I persevered with the Internet of Things (IoT). I tried to become part of the community and searched for meaning in the comments. I did not find anything that was able to inspire me. I was bored and found myself avoiding the course. I did some of the activities to try and gain a better understanding but ultimately focused on participation or lack thereof. Whilst reading the comments in the IoT, I struggled to make sense of what was written. I was frustrated. I did not interact with others or actively participate in situated learning and I was not interested enough to apply critical perspectives to my participation (Stewart 2013).

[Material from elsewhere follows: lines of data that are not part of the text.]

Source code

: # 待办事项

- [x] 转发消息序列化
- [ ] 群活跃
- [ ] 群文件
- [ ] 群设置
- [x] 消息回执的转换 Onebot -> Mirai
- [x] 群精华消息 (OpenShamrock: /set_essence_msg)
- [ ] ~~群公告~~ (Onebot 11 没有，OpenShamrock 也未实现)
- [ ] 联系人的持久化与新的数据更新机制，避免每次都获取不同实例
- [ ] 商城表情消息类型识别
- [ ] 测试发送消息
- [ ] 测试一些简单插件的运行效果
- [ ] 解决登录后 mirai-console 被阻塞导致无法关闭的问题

I wondered why I found it so difficult to engage. I decided to try another course. I enrolled on to two other MOOCs; FutureLearn’s Teaching Literacy Through Film (TLTF) and Coursera’s Writing in English at University. I chose these because I have knowledge of the content and I could focus more on the community and participation. I realised quickly that Writing in English at University was a poor choice and not ‘open’ as participants are required to pay for interaction.
TLTF appealed to me as I have used films in class to assist with literacy. I noticed a difference in the course almost immediately, it was more transparent, participants were encouraged to share personal information, there was discussion between participants, the atmosphere was friendlier and community more generous with their interaction. I was surprised to find that I wanted to be there. It did not feel like a chore unlike the IoT.
By changing MOOCs I discovered:
- being engaged with what we are researching makes it so much more meaningful
- if something is not working while you research, try something new
- communities can be both selfish and generous
- by comparing and contrasting information, we can make sense of it
Stewart, B., (2013). Massiveness + Openness = New Literacies of Participation? MERLOT Journal of Online Learning and Technology, 9(2), pp.228–238.